Что я плел, что я буровил?! И вдруг почувствовал: я начинаю иссякать. Но молчать нельзя, определенно: Холоденин молчунов у нас не любит. Оглянулся… нет, я все же молодчина! По стенам в кабинете вкругаля висят плакаты с изречениями классиков. Основоположников марксизма и т. д. Вот какой я наблюдательный попался! Вот такой чертовски я находчивый! И по кругу мне остается только их озвучить: «Партия — ум, честь и совесть…», «Пролетарии всех стран…», «Учиться, — и так далее, — учиться…» — цитатами я сыпал очень щедро.
Так же хорошо, в смысле уверенно, я дал ответ и на второй вопрос. Мой экзаменатор Холоденин:
— Так, и третий…
Я и на третий отвечал бог знает что. Но бодро и уверенно. Словом, отбарабанил и на третий. Я был королем словоблудия. Так становятся кумирами толпы.
Казалось, Холоденин мирно спал. Я кашлянул — он своевременно очнулся:
— А на третий?
— Только что! — ну, в смысле, что уже.
И он одобрил:
— Хорошо ответили на третий!
И тут он открывает правый глаз, я помню как сейчас, и говорит:
— А знаете ли что? — и потянулся.
Я с тревогой:
— Что?
— Вы сегодня молодец, студент…
— Верховский!
А ведь обычно я успехов не выказывал.
— Ну что же, — подытожил он, — отлично! — На три вопроса вы ответили отлично. И я вам ставлю… То же самое: «отлично». Молодец!
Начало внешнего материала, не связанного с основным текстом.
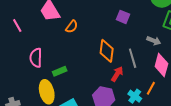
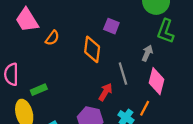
gray arrow: (154, 41) -> (147, 53), turned -88
orange diamond: (107, 51) -> (92, 49), moved

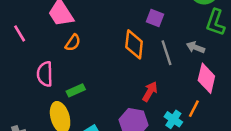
orange semicircle: (52, 38) -> (73, 43), moved
gray arrow: (147, 53) -> (196, 47), turned -91
gray line: (123, 74) -> (166, 53), moved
Ему в лицо я чуть не рассмеялся. А пока он ставил мне «отлично», я смотрел сквозь дверь — а там веселье: во как я уделал старика!
8
Я вышел как во сне, а эти тут же облепили, как героя:
— Ну что, ну как? Что, неужели пять?! — они своим ушам еще не веря. — Да ну, не может!.. Может, хоть четверка? — уговаривают. — Ты такое нес! Ну, ахинею! Холоденин — полный идиот!.. А ну, покажь!
Зачетку показать.
И действительно, поверить в это трудно!
Даю зачетку, лишний раз блеснуть — не жалко мне! И тишина — как будто я оглох. Тишина такая, что куда же делось оживление? А после — хохот дикий, запредельный. Что такое? Я выхватываю — мама! В зачетке вместо оговоренной пятерки он — не погнушался единицей! Он — цифрой — выписал мне кол, такой кошмар! Но и это еще не было пределом. Чтоб, не дай бог, я кол не переправил на четверку, рядом в скобках Холоденин уточнил, что кол осиновый, в чем и расписался, так размашисто.
Боже! Пусть и с закрытыми глазами… он! ВСЕ!! СЛЫШАЛ!!! С его стороны это был высший пилотаж. Если хотите, мертвая петля. Затянутая на моей несчастной шее…
Я чуть не повредился: «кол осиновый»! Эх, старик, да не такой ты Холоденин, как мы думали!